[Start of section]
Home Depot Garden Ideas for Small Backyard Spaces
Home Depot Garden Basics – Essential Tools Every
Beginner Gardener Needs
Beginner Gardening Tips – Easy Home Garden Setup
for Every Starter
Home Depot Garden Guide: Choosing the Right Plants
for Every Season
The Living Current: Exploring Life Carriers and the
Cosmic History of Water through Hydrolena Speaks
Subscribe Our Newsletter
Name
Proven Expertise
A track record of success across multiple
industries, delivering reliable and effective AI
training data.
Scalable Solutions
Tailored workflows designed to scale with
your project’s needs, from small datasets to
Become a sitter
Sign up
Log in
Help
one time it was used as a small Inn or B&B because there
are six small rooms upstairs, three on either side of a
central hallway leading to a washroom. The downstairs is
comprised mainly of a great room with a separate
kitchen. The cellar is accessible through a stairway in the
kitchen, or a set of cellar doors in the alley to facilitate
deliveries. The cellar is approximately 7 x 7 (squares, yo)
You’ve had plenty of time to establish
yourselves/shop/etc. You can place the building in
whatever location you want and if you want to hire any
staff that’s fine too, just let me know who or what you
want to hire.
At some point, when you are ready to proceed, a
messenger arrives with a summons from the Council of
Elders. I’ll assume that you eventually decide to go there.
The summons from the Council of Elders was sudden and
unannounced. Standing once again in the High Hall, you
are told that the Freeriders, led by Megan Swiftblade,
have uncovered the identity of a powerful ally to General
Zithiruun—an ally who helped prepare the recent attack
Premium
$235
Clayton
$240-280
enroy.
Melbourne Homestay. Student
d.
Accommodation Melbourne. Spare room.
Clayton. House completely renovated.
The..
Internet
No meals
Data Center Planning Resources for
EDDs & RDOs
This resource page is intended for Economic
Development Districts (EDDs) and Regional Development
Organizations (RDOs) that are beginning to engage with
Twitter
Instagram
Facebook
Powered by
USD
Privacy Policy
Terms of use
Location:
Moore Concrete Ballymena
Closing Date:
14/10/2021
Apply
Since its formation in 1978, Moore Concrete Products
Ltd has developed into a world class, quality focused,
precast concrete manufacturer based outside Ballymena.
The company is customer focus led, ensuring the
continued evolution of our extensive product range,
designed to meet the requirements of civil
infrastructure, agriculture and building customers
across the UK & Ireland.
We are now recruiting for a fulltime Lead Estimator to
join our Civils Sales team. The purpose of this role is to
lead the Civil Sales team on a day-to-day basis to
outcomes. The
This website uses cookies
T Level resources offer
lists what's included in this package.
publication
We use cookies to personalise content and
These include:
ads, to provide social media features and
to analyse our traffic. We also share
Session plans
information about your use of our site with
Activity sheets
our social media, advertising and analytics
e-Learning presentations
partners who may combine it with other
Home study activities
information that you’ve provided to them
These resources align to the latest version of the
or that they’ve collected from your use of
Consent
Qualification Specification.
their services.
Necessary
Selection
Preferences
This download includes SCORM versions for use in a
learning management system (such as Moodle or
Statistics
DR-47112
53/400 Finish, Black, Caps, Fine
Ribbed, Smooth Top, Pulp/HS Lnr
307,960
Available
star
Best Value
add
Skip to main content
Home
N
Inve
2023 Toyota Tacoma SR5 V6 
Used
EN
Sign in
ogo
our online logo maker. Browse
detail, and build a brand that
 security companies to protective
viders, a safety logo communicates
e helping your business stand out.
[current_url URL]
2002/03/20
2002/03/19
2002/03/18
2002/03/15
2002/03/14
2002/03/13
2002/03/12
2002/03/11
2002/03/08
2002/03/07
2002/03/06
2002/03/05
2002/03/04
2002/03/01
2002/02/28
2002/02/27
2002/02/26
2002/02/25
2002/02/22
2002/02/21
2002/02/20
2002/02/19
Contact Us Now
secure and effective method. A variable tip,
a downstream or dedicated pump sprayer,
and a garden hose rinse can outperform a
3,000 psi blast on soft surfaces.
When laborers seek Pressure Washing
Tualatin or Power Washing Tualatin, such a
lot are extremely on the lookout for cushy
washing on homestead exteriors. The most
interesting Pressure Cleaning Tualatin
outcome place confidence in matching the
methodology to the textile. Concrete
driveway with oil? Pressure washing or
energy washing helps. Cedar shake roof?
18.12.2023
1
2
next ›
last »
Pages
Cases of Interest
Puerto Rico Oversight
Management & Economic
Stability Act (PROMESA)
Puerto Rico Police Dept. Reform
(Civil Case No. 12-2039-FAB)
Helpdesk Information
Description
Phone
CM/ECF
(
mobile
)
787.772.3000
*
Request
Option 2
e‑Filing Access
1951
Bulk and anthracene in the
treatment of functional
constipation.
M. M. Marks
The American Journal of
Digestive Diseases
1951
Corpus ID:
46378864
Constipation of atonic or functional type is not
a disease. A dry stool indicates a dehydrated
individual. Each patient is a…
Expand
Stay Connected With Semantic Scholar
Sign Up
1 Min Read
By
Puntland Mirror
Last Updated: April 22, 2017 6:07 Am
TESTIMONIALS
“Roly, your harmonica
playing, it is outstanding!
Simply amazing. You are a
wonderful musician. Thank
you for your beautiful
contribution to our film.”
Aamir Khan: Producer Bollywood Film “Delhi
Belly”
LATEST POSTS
[End of section]
Task directions: Set out all of the lines above as a numbered list, leaving out any blank lines.

Response to this task:
1. Home Depot Garden Ideas for Small Backyard Spaces
2. Home Depot Garden Basics – Essential Tools Every
3. Beginner Gardener Needs
4. Beginner Gardening Tips – Easy Home Garden Setup
5. for Every Starter
6. Home Depot Garden Guide: Choosing the Right Plants
7. for Every Season
8. The Living Current: Exploring Life Carriers and the
9. Cosmic History of Water through Hydrolena Speaks
10. Subscribe Our Newsletter
11. Name
12. Proven Expertise
13. A track record of success across multiple
14. industries, delivering reliable and effective AI
15. training data.
16. Scalable Solutions
17. Tailored workflows designed to scale with
18. your project’s needs, from small datasets to
19. Become a sitter
20. Sign up
21. Log in
22. Help
23. one time it was used as a small Inn or B&B because there
24. are six small rooms upstairs, three on either side of a
25. central hallway leading to a washroom. The downstairs is
26. comprised mainly of a great room with a separate
27. kitchen. The cellar is accessible through a stairway in the
28. kitchen, or a set of cellar doors in the alley to facilitate
29. deliveries. The cellar is approximately 7 x 7 (squares, yo)
30. You’ve had plenty of time to establish
31. yourselves/shop/etc. You can place the building in
32. whatever location you want and if you want to hire any
33. staff that’s fine too, just let me know who or what you
34. want to hire.
35. At some point, when you are ready to proceed, a
36. messenger arrives with a summons from the Council of
37. Elders. I’ll assume that you eventually decide to go there.
38. The summons from the Council of Elders was sudden and
39. unannounced. Standing once again in the High Hall, you
40. are told that the Freeriders, led by Megan Swiftblade,
41. have uncovered the identity of a powerful ally to General
42. Zithiruun—an ally who helped prepare the recent attack
43. Premium
44. $235
45. Clayton
46. $240-280
47. enroy.
48. Melbourne Homestay. Student
49. d.
50. Accommodation Melbourne. Spare room.
51. Clayton. House completely renovated.
52. The..
53. Internet
54. No meals
55. Data Center Planning Resources for
56. EDDs & RDOs
57. This resource page is intended for Economic
58. Development Districts (EDDs) and Regional Development
59. Organizations (RDOs) that are beginning to engage with
60. Twitter
61. Instagram
62. Facebook
63. Powered by
64. USD
65. Privacy Policy
66. Terms of use
67. Location:
68. Moore Concrete Ballymena
69. Closing Date:
70. 14/10/2021
71. Apply
72. Since its formation in 1978, Moore Concrete Products
73. Ltd has developed into a world class, quality focused,
74. precast concrete manufacturer based outside Ballymena.
75. The company is customer focus led, ensuring the
76. continued evolution of our extensive product range,
77. designed to meet the requirements of civil
78. infrastructure, agriculture and building customers
79. across the UK & Ireland.
80. We are now recruiting for a fulltime Lead Estimator to
81. join our Civils Sales team. The purpose of this role is to
82. lead the Civil Sales team on a day-to-day basis to
83. outcomes. The
84. This website uses cookies
85. T Level resources offer
86. lists what's included in this package.
87. publication
88. We use cookies to personalise content and
89. These include:
90. ads, to provide social media features and
91. to analyse our traffic. We also share
92. Session plans
93. information about your use of our site with
94. Activity sheets
95. our social media, advertising and analytics
96. e-Learning presentations
97. partners who may combine it with other
98. Home study activities
99. information that you’ve provided to them
100. These resources align to the latest version of the
101. or that they’ve collected from your use of
102. Consent
103. Qualification Specification.
104. their services.
105. Necessary
106. Selection
107. Preferences
108. This download includes SCORM versions for use in a
109. learning management system (such as Moodle or
110. Statistics
111. DR-47112
112. 53/400 Finish, Black, Caps, Fine
113. Ribbed, Smooth Top, Pulp/HS Lnr
114. 307,960
115. Available
116. star
117. Best Value
118. add
119. Skip to main content
120. Home
121. N
122. Inve
123. 2023 Toyota Tacoma SR5 V6 
124. Used
125. EN
126. Sign in
127. ogo
128. our online logo maker. Browse
129. detail, and build a brand that
130.  security companies to protective
131. viders, a safety logo communicates
132. e helping your business stand out.
133. [current_url URL]
134. 2002/03/20
135. 2002/03/19
136. 2002/03/18
137. 2002/03/15
138. 2002/03/14
139. 2002/03/13
140. 2002/03/12
141. 2002/03/11
142. 2002/03/08
143. 2002/03/07
144. 2002/03/06
145. 2002/03/05
146. 2002/03/04
147. 2002/03/01
148. 2002/02/28
149. 2002/02/27
150. 2002/02/26
151. 2002/02/25
152. 2002/02/22
153. 2002/02/21
154. 2002/02/20
155. 2002/02/19
156. Contact Us Now
157. secure and effective method. A variable tip,
158. a downstream or dedicated pump sprayer,
159. and a garden hose rinse can outperform a
160. 3,000 psi blast on soft surfaces.
161. When laborers seek Pressure Washing
162. Tualatin or Power Washing Tualatin, such a
163. lot are extremely on the lookout for cushy
164. washing on homestead exteriors. The most
165. interesting Pressure Cleaning Tualatin
166. outcome place confidence in matching the
167. methodology to the textile. Concrete
168. driveway with oil? Pressure washing or
169. energy washing helps. Cedar shake roof?
170. 18.12.2023
171. 1
172. 2
173. next ›
174. last »
175. Pages
176. Cases of Interest
177. Puerto Rico Oversight
178. Management & Economic
179. Stability Act (PROMESA)
180. Puerto Rico Police Dept. Reform
181. (Civil Case No. 12-2039-FAB)
182. Helpdesk Information
183. Description
184. Phone
185. CM/ECF
186. (
187. mobile
188. )
189. 787.772.3000
190. *
191. Request
192. Option 2
193. e‑Filing Access
194. 1951
195. Bulk and anthracene in the
196. treatment of functional
197. constipation.
198. M. M. Marks
199. The American Journal of
200. Digestive Diseases
201. 1951
202. Corpus ID:
203. 46378864
204. Constipation of atonic or functional type is not
205. a disease. A dry stool indicates a dehydrated
206. individual. Each patient is a…
207. Expand
208. Stay Connected With Semantic Scholar
209. Sign Up
210. 1 Min Read
211. By
212. Puntland Mirror
213. Last Updated: April 22, 2017 6:07 Am
214. TESTIMONIALS
215. “Roly, your harmonica
216. playing, it is outstanding!
217. Simply amazing. You are a
218. wonderful musician. Thank
219. you for your beautiful
220. contribution to our film.”
221. Aamir Khan: Producer Bollywood Film “Delhi
222. Belly”
223. LATEST POSTS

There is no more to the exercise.